%%
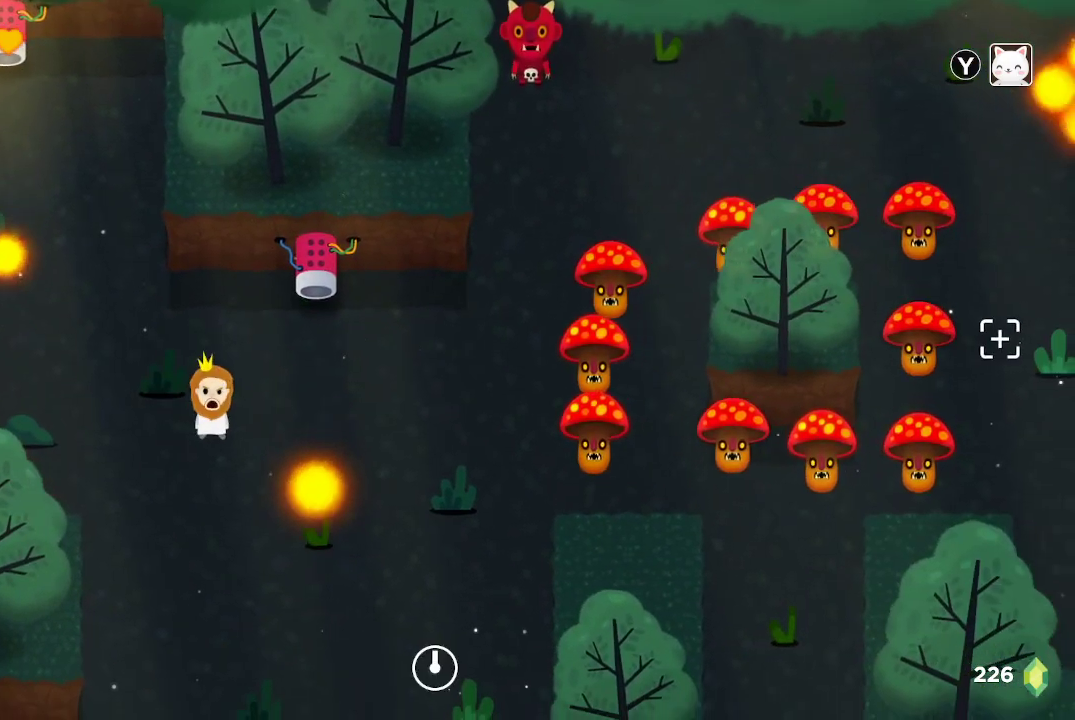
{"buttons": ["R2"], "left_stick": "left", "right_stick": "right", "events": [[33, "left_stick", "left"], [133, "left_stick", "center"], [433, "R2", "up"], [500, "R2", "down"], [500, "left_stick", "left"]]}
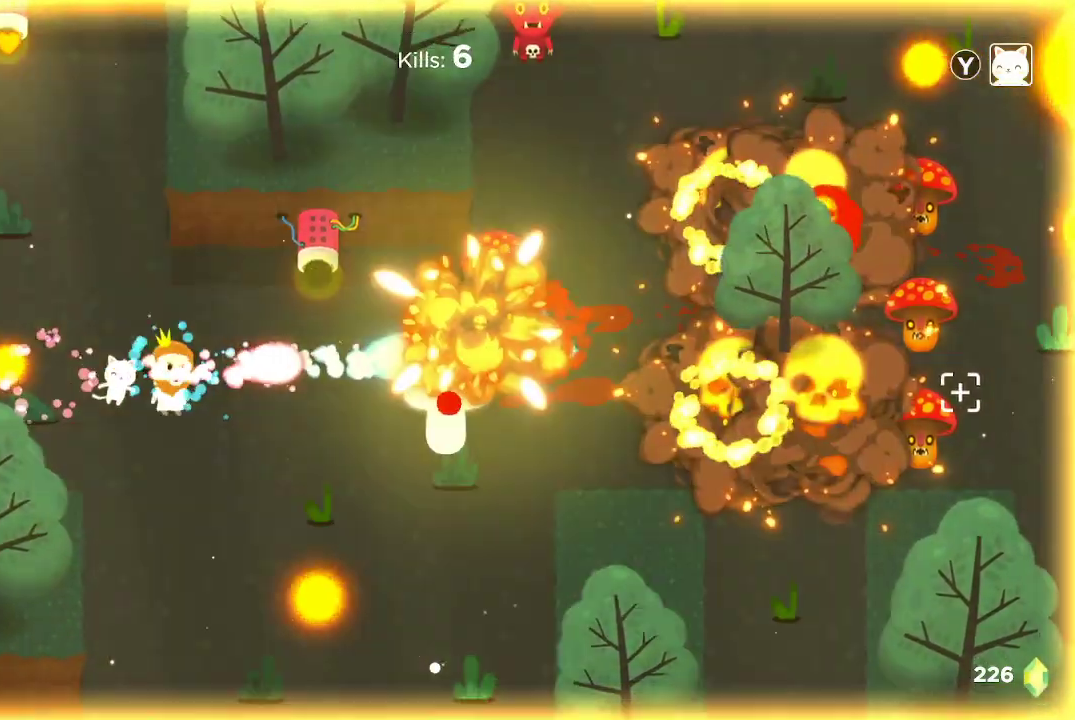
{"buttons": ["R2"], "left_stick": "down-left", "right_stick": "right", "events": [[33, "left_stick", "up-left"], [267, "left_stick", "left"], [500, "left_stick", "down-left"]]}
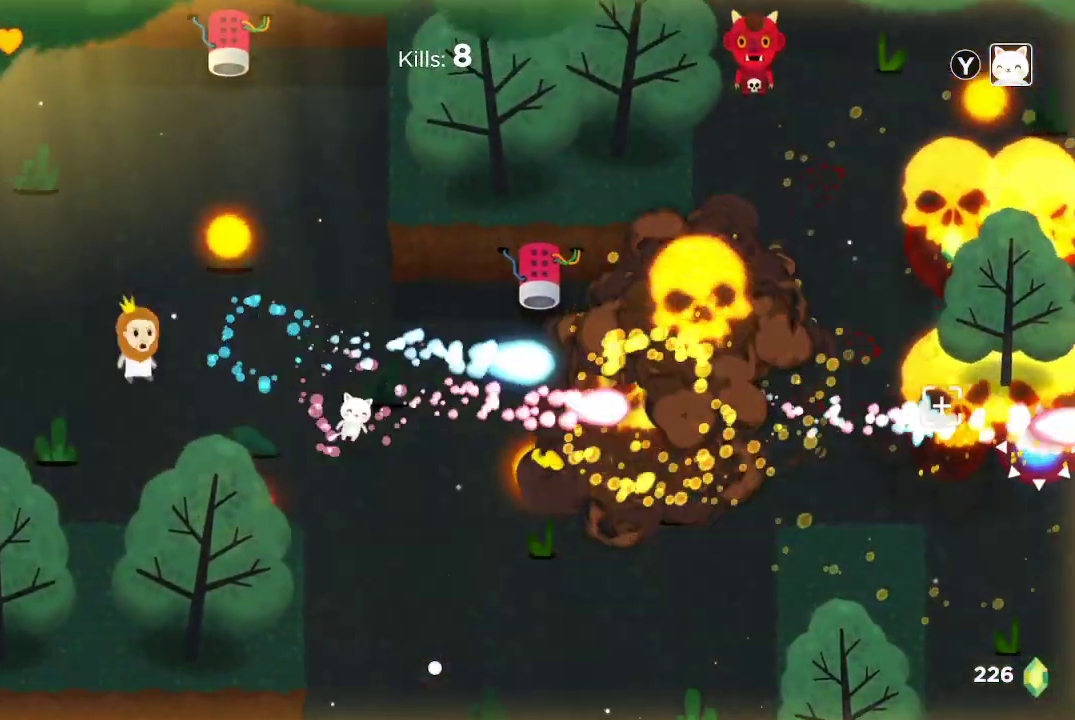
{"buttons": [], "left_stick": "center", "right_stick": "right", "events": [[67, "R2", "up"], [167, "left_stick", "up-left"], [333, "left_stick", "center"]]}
%%
* **Work task**
Pictures stay out of the answer; the rest of the listing above is returned exactly.

* **Exercise solution**
{"buttons": ["R2"], "left_stick": "left", "right_stick": "right", "events": [[33, "left_stick", "left"], [133, "left_stick", "center"], [433, "R2", "up"], [500, "R2", "down"], [500, "left_stick", "left"]]}
{"buttons": ["R2"], "left_stick": "down-left", "right_stick": "right", "events": [[33, "left_stick", "up-left"], [267, "left_stick", "left"], [500, "left_stick", "down-left"]]}
{"buttons": [], "left_stick": "center", "right_stick": "right", "events": [[67, "R2", "up"], [167, "left_stick", "up-left"], [333, "left_stick", "center"]]}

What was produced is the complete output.